WORK TASK –
I'd like every entry transcribed word for word, with no pictures.

Page-level text extractions
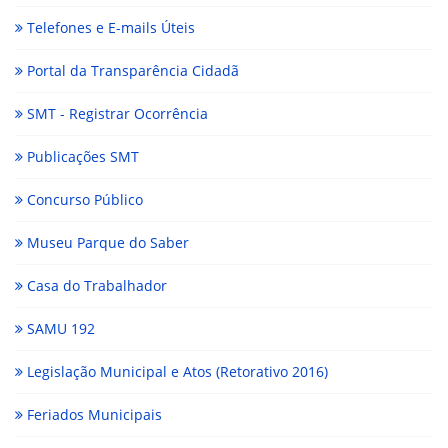
Telefones e E-mails Úteis
Portal da Transparência Cidadã
SMT - Registrar Ocorrência
Publicações SMT
Concurso Público
Museu Parque do Saber
Casa do Trabalhador
SAMU 192
Legislação Municipal e Atos (Retorativo 2016)
Feriados Municipais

RESPONSE AREA –
Telefones e E-mails Úteis
Portal da Transparência Cidadã
SMT - Registrar Ocorrência
Publicações SMT
Concurso Público
Museu Parque do Saber
Casa do Trabalhador
SAMU 192
Legislação Municipal e Atos (Retorativo 2016)
Feriados Municipais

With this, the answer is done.